胸の泉に 塔和子
かかわらなければ
この愛しさを知るすべはなかった
この親しみは湧かなかった
この大らかな依存の安らいは得られなかった
この甘い思いや
さびしい思いも知らなかった
人はかかわることからさまざまな思いを知る
子は親とかかわり
親は子とかかわることによって
恋も友情も
かかわることから始まって
かかわったが故に起こる
幸や不幸を
積み重ねて大きくなり
くり返すことで磨かれ
そして人は
人の間で思いを削り思いをふくらませ
生を綴る
ああ
何億の人がいようとも
かかわらなければ路傍の人
私の胸の泉に
枯れ葉いちまいも
落としてはくれない
一歩外に出ると様々なモノと出会う。必ずしも人である必要はない。道ばたの花や流れる雲など、私たちは何かしらと出会うものだ。そう考えると、私たちの日々は、出会いに満ちていると言えるではないだろうか。
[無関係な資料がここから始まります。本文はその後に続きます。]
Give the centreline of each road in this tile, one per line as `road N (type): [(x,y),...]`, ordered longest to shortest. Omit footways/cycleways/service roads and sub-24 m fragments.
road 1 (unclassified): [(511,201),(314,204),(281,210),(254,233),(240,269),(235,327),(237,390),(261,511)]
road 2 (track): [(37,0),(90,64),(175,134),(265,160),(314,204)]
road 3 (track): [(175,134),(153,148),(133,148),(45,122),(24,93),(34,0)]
出会いに満ちているとはいえ、普段は出会ったことにすら気づかない。昨日まで咲いていなかった花が咲いているのにも、電線にかけられた巣をゆっくりと歩くクモにも、世界を照らす陽の光にも、気づくどころか、そこにあるだろうと関心を持つことすらない。
モノと出会うには、関心を持つことが必要だ。
関心を持つとは、粗探しをするということではない。絶え間なく情報のシャワーを浴びることではない。目の前のモノをただ受け止めるということだ。私とモノの間にひと呼吸つくということだ。
「かかわる」とは、私とモノとの適切な距離を測ることである。近すぎれば冷静さを失い、遠すぎれば熱意を失う。近すぎず遠すぎず、熱意を持ちながら冷静に向き合うことができる距離を探る。
関心を持ってかかわる。ひと呼吸ついて距離を取る。時には近すぎたり遠すぎたりしながら生を綴っている。
今日、私は何かと出会っただろうか。関心を持ってかかわることができただろうか。胸の泉の水面を見つめ、問うてみる。